アルバこぁ:いつも予想外の死に方するんだよなぁwwww


 切り抜き動画同時視聴は草が生え散らかした。

 続いてレンが狼に追いかけられるシーンが映し出される。敵の攻撃をキャンセルするたびにスローモーションになり、まるでアニメでも見ているかのようだった。

 そうレンちゃんで抜き隊は、かなり実力派の動画編集者だったのである。

 そして、群狼:森の主戦。それも武器を持っていない状態で行われた、レンの初期の戦いである。

 華麗にすり抜け、距離を取ると、カット編集が入った。そして次のシーンはレンがよそ見をしていて木に激突しているシーンだった。


『へぶっ!』

「なんでこんなところまで抜くのおおおお! カッコ悪いじゃん! かっこいい所抜いてよ!!!」


 レンは不満だった。しかし視聴者は……。


†黒酢†:これこれ、これが我らのレンちゃん

スノウ:このPONがなきゃレンちゃんじゃない!

レンちゃんで抜き隊:魅力的ですよね~


 そう、レンの魅力とはそのギャップにあると思っているのだ。普段は自分たちの手の届かないトッププレイヤー。しかし戦闘と関係ない所でポンコツ具合をさらす、可愛らしさ親しみやすさ。

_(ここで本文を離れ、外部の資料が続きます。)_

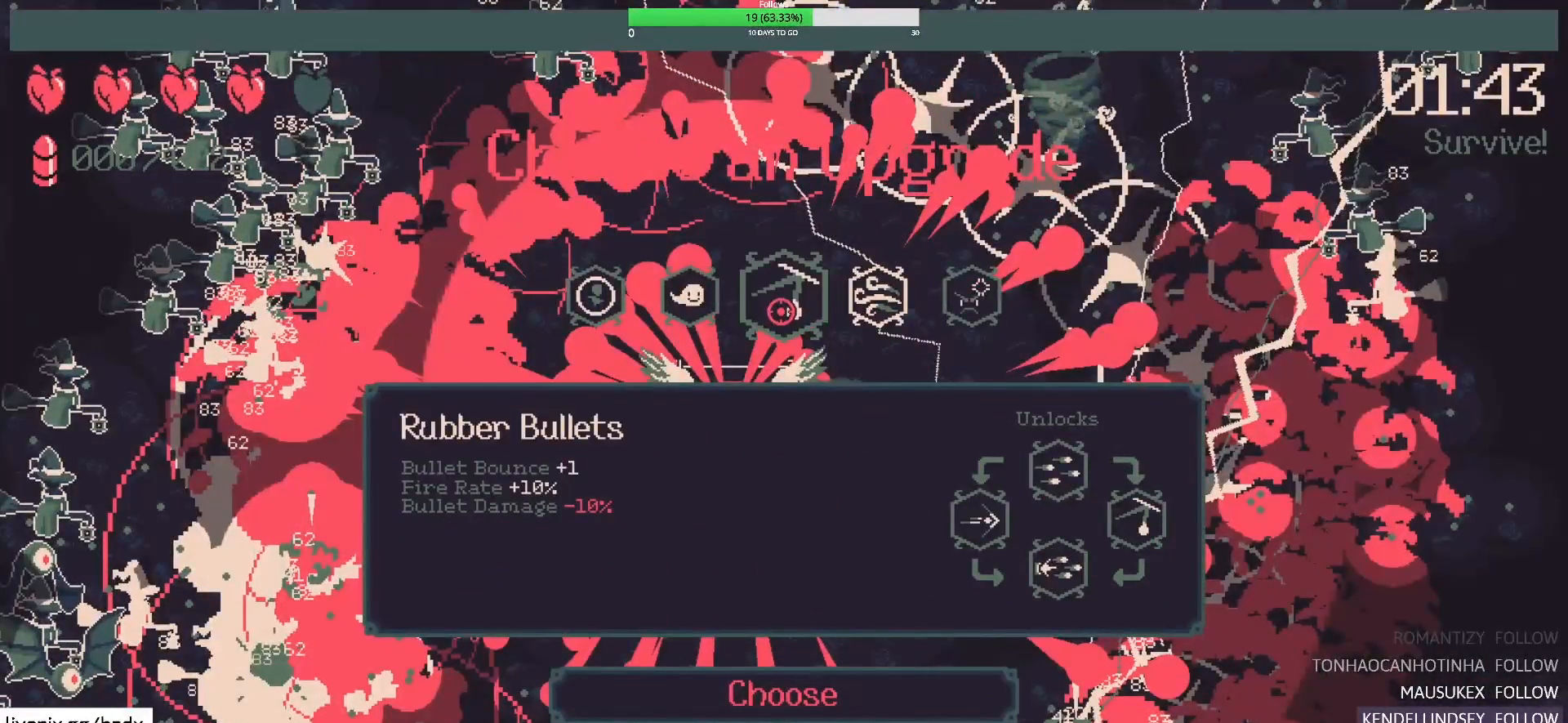
{"keys": [], "mouse": [], "events": []}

そういったところがレンの魅力だった。

 切り抜きポイントはいっぱいあった。

 それこそ無数に。

 次のシーンは自分で投げた小石にあたって亡霊騎士に首を斬られるシーンだった。


「もおおおおお! なんでこんなのばっかりいいい!」


 それも笑いの神が微笑んだかのように、普通はあり得ない死に方をしたシーンだった。


アルバこぁ:芸人性にもどんどん磨きがかかっていきますなぁ

おるとロス:この先どんな笑いの神様のほほえみがあることやら。


 笑いの神はいつもニタニタと笑みを浮かべながらレンを見ている。世界一位なのにいらぬものに目をツケられてしまったものである。

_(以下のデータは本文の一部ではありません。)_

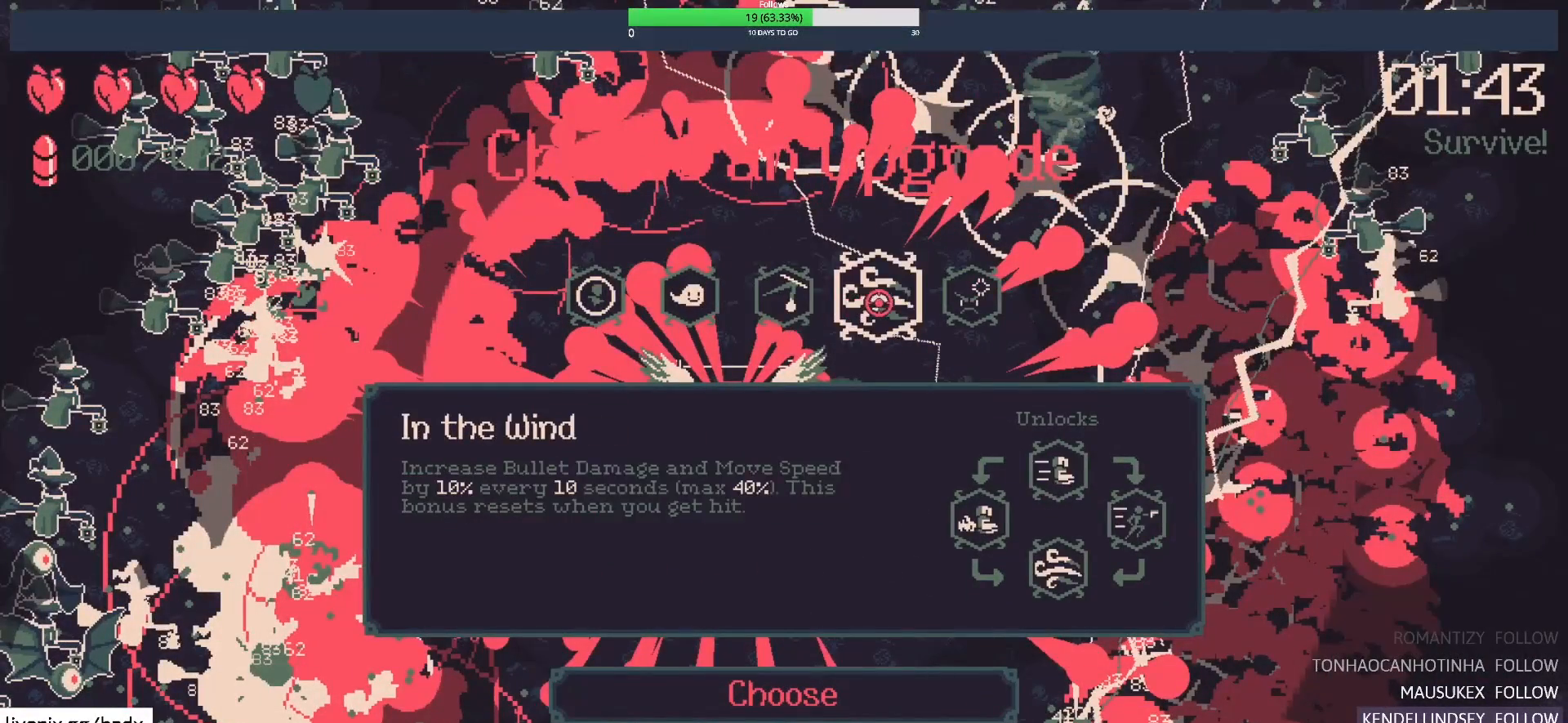
{"keys": [], "mouse": [], "events": [[100, "mouse_left", "down"], [183, "mouse_left", "up"]]}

「もおおおお! こんなのばっかり切り抜いて! かっこいいところも抜いてよ!」


 レンはそのじつ、美味しいと思っていた。この切り抜きは間違いなく視聴者の目に留まるだろうと……。そして、願わくばウニーカ・レーテをプレイしたことない人にも見て欲しいと思っていた。


レンちゃんで抜き隊:レンちゃんはいつも撮れ高がいっぱいなんですよね。抜いてて楽しいです!


「ダメだ、僕は変な切り抜き師に目をつけられちまった……」


 そう言いながらも、切り抜きを同時視聴しながらレンは奏を待ち続けたのである。